Les constructions engloutissent donc des sommes immenses d'argent. Pour se rendre compte de son immense richesse, il faut comparer son budget aux autres états de l'époque. Au début du XVe siècle, le budget de la ville de Venise toute seule, c'est-à-dire sans son empire, est de 750 000 ducats.
Le royaume de France à cette époque, certes en pleine guerre de 100 ans, peut en rassembler tout juste 1 million. Le budget de Venise égale celui de l'Espagne et presque celui de l'Angleterre et surpasse très largement le budget des autres villes italiennes. Si ces chiffres sont déjà colossaux, il faut y ajouter les revenus du reste de l'empire vénitien. Le total atteint 1,6 million de ducats, une somme bien supérieure aux millions français pour une population pourtant 10 fois moins nombreuse. Un dernier chiffre, lui aussi exceptionnel.

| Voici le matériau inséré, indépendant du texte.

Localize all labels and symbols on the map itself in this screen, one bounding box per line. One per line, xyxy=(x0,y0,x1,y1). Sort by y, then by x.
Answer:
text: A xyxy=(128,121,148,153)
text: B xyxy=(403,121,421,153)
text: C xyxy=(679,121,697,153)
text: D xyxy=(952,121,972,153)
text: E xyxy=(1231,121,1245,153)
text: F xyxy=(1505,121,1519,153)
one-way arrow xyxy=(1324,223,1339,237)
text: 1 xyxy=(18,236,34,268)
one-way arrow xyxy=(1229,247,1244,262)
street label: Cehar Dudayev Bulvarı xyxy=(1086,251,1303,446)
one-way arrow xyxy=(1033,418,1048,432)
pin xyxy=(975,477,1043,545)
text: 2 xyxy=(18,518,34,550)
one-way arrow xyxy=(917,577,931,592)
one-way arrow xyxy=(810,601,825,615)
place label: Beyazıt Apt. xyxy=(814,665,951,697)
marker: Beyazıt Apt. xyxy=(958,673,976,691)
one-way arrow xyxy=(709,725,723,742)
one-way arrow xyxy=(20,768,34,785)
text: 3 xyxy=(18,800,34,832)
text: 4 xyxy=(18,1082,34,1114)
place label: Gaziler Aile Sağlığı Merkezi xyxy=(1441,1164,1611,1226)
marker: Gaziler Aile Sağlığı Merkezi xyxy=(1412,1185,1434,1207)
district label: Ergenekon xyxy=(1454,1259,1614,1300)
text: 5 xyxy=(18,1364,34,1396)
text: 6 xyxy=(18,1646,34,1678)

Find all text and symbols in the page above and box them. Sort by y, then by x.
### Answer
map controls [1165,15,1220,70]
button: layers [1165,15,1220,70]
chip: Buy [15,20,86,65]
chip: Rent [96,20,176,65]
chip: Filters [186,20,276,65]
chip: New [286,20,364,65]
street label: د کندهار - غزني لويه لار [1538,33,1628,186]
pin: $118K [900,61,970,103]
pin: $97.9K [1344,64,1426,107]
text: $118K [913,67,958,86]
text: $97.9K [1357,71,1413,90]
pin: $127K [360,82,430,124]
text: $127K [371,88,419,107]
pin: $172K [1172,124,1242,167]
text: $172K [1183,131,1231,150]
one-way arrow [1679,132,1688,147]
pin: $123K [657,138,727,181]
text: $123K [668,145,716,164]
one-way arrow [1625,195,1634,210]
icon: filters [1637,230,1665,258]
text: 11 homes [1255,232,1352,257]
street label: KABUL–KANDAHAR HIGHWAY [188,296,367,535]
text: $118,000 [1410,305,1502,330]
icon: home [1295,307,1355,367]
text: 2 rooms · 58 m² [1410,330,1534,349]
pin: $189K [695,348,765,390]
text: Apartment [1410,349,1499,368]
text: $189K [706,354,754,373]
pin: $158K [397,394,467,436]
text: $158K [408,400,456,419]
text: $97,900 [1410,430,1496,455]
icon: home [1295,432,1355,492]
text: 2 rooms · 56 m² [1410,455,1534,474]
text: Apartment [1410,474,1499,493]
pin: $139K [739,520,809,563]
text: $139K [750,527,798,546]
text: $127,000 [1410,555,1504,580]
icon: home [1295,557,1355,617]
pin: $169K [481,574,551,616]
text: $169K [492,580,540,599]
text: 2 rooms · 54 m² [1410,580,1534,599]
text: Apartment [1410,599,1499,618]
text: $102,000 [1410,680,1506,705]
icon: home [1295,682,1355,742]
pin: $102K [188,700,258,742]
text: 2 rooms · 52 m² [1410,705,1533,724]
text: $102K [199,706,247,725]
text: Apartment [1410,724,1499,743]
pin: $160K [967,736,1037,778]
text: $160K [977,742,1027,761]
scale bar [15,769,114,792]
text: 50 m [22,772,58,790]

En 1423, 10 millions de ducats sont investis annuellement rien que dans le commerce. et avec un taux de profit extraordinaire de 40%, les Vénitiens s'enrichissent ainsi chaque année de 4 millions de ducats, soit 4 fois le budget français. Mais si la géographie a joué un rôle important dans le succès vénitien, il faut aussi reconnaître le mérite des marchands vénitiens qui ont su créer un modèle capitaliste efficace. Et si pour vous, capitalisme rime avec libéralisme, vous allez voir que ce modèle en est aux antipodes.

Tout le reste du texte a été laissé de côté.